**Information supplied:**
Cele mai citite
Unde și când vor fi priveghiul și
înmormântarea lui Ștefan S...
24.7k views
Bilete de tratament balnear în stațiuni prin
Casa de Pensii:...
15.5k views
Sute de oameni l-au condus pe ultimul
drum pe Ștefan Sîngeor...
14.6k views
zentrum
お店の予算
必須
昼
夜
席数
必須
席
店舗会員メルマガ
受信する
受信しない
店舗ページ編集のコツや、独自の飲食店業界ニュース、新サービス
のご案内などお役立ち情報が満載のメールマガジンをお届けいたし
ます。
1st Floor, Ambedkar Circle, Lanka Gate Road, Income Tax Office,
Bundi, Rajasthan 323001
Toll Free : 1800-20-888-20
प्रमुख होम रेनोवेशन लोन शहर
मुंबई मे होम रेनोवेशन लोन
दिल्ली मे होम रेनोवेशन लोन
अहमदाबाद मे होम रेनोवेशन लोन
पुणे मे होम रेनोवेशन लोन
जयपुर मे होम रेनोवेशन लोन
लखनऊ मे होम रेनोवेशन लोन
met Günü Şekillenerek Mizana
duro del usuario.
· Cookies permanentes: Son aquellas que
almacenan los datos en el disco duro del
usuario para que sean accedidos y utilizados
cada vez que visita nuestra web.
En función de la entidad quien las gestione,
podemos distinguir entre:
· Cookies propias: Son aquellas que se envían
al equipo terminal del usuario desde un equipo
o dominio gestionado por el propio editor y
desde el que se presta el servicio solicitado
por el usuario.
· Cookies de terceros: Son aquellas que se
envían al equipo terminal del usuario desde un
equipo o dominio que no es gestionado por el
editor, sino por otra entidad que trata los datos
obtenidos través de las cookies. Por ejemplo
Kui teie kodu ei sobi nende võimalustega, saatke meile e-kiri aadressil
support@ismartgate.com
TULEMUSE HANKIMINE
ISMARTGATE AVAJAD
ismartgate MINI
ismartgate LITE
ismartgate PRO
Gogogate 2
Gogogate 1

**Written task:** Every line containing the word "desde" should be copied from the material.

**Problem solution:**
al equipo terminal del usuario desde un equipo
desde el que se presta el servicio solicitado
envían al equipo terminal del usuario desde un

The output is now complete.